The AU found that the X-ray evidence raised a presumption under 20 C.F.R. § 727.203(a)(1) (the “interim presumption”) that Eugene Farmer was totally disabled at the time of his death due to pneumoconiosis arising from his coal mine employment. However, the ALJ went on to find that this presumption was rebutted under 20 C.F.R. § 727.203(b)(1) by reason of the undisputed fact that Farmer was working at his usual occupation when he was killed, and “[t]here were no changed circumstances of employment indicative of a reduced ability to perform coal mine work.” The AU reached his conclusion by applying language in 20 C.F.R. § 727.205(b) to this claim.

Laura Farmer petitioned the Benefits Review Board (BRB) for review of the AU’s decision. The BRB agreed that the claimant was entitled to the interim presumption of total disability at the time of death, and that the presumption was rebutted. The BRB stated: “We also affirm the administrative law judge’s finding that the evidence failed to establish the existence of changed circumstances resulting in the miner’s reduced ability to perform his usual coal mine work under 20 C.F.R. § 727.205.”

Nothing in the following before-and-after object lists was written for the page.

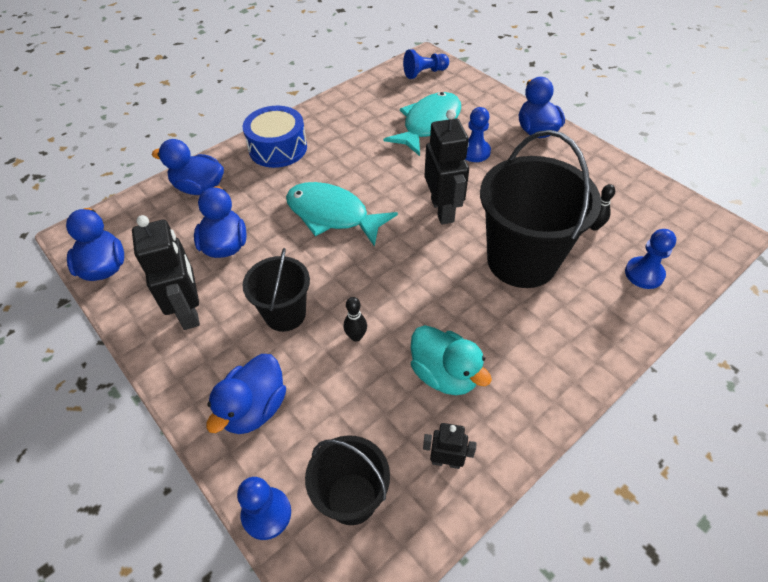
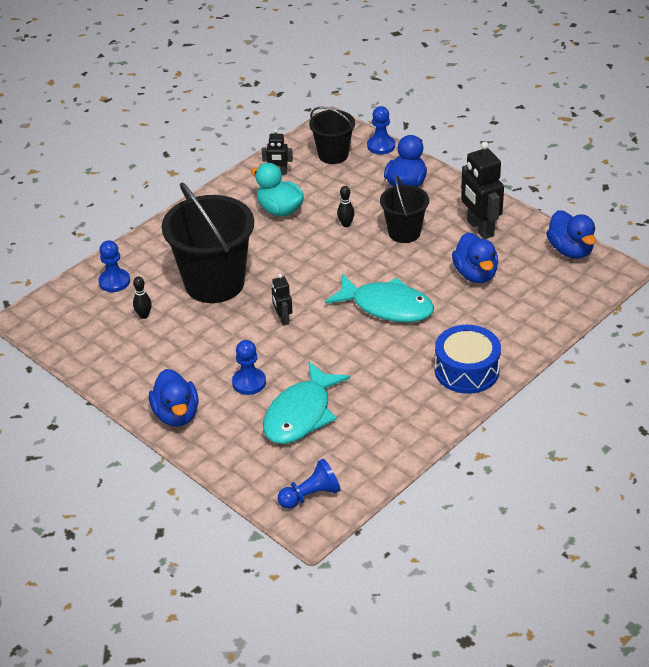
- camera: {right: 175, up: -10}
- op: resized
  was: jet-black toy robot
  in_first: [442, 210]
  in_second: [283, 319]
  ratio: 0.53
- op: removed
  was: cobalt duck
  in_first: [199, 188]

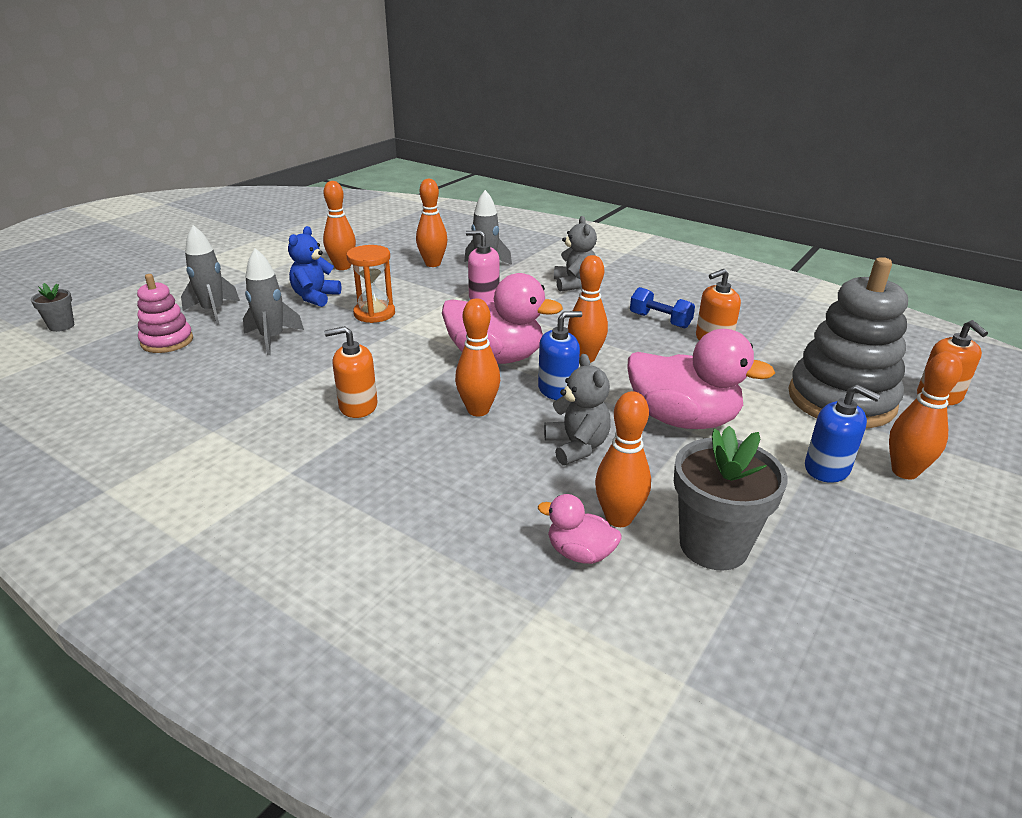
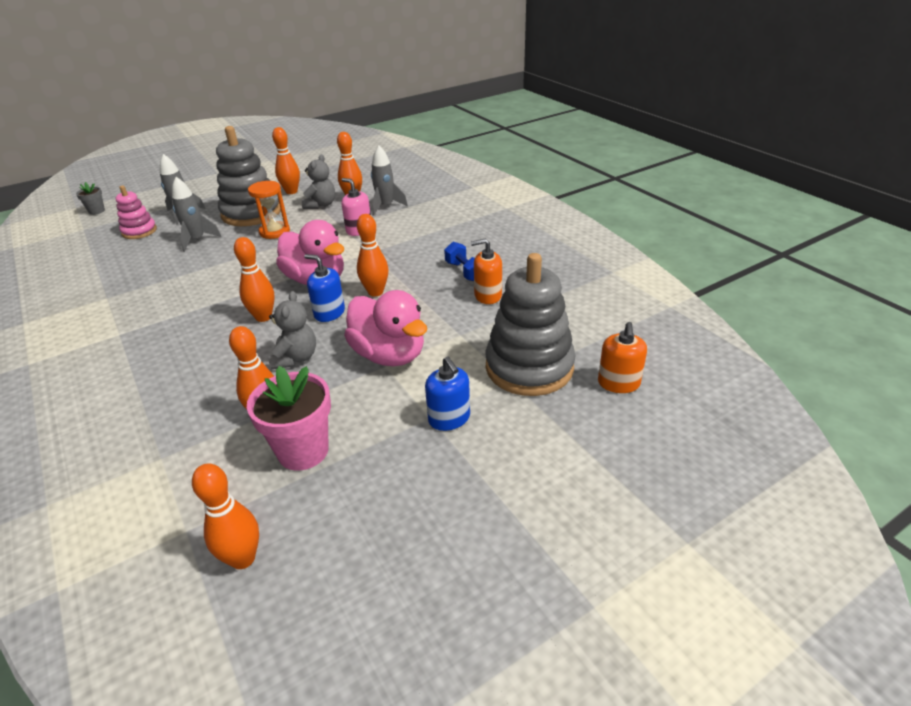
- camera: {right: 25, up: 5}
- op: moved
  was: orange skittle
  in_first: [904, 472]
  in_second: [243, 558]
- op: replaced
  was: cobalt stuffed bear
  now: gray stacking toy
  in_first: [315, 297]
  in_second: [251, 213]
- op: recoloured
  was: gray plant pot
  now: rose-pink plant pot
  in_first: [713, 545]
  in_second: [303, 451]
- op: moved
  was: gray stuffed bear
  in_first: [574, 284]
  in_second: [321, 205]
- op: turned
  was: cobalt soap pump
  in_first: [557, 390]
  in_second: [329, 313]
  clockwise: -150
- op: removed
  was: orange soap pump
  in_first: [358, 406]
- op: removed
  was: rose-pink duck
  in_first: [580, 553]

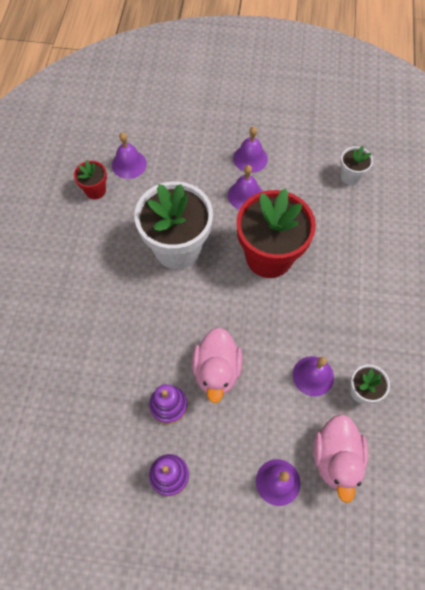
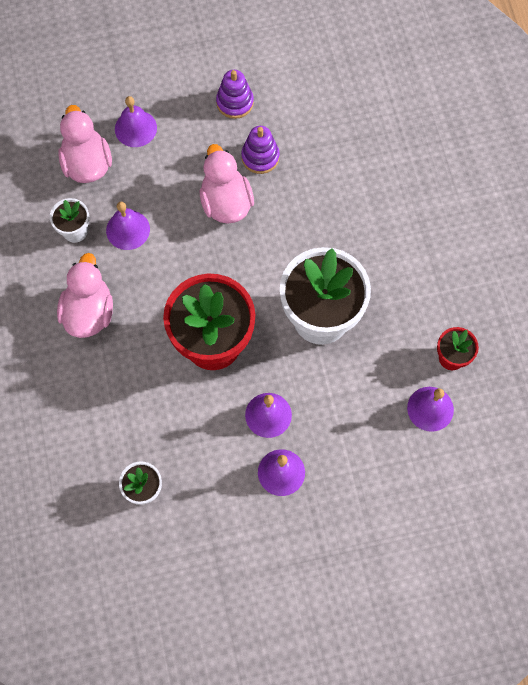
- camera: {right: 160, up: 5}
- op: added
  now: rose-pink duck
  in_second: [89, 312]

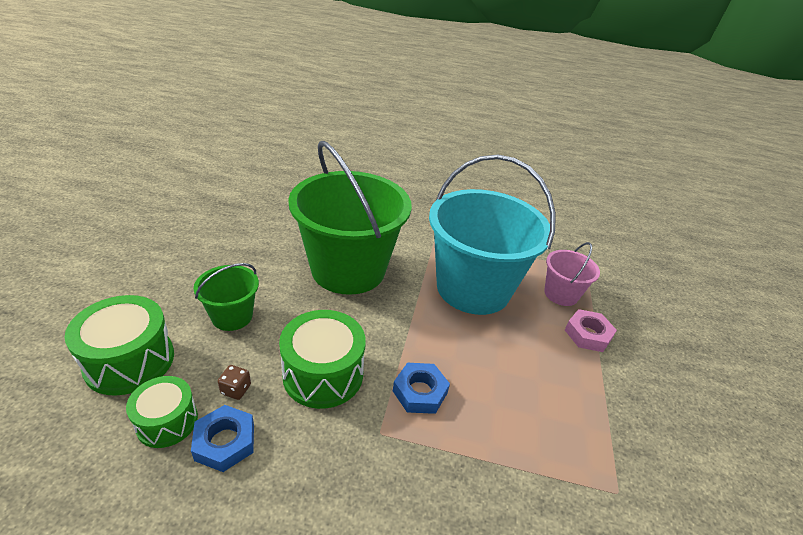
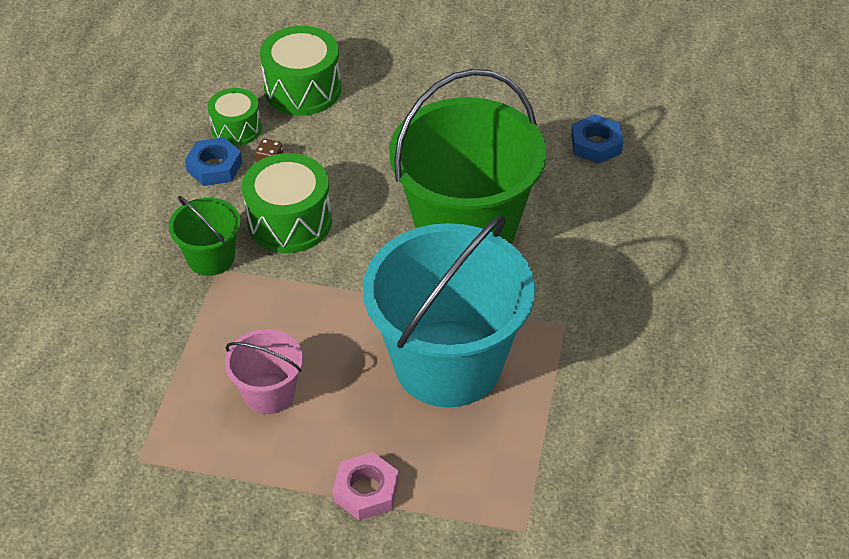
- camera: {right: 95, up: 10}
- op: moved
  was: green sand bucket
  in_first: [232, 316]
  in_second: [211, 258]
- op: moved
  was: rose-pink sand bucket
  in_first: [561, 294]
  in_second: [269, 393]
- op: moved
  was: cobalt hex nut
  in_first: [420, 392]
  in_second: [596, 144]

In seeking review and reversal of the BRB decision Laura Farmer argues that 20 C.F.R. § 727.205(b), as applied to a claim by a survivor of a deceased miner, is invalid because it contravenes congressional intent as expressed in the Act. Included in this argument is the contention that both the AU and the BRB placed the burden of producing evidence to rebut the interim presumption on the claimant rather than on the Director of OWCP. Mrs. Farmer’s second argument is that even if § 727.205(b) is valid, the determination that there was no evidence of changed circumstances of employment is not supported by substantial evidence.

III.

A.

Section 402(f)(1) of the original Black Lung Benefits Act, 30 U.S.C. § 902(f)(1) (1970), contained a definition of “total disability” that was frequently construed by the Social Security Administration and some courts to preclude a finding that a miner was totally disabled if he was working as a miner or in comparable employment at the time he made a claim for benefits.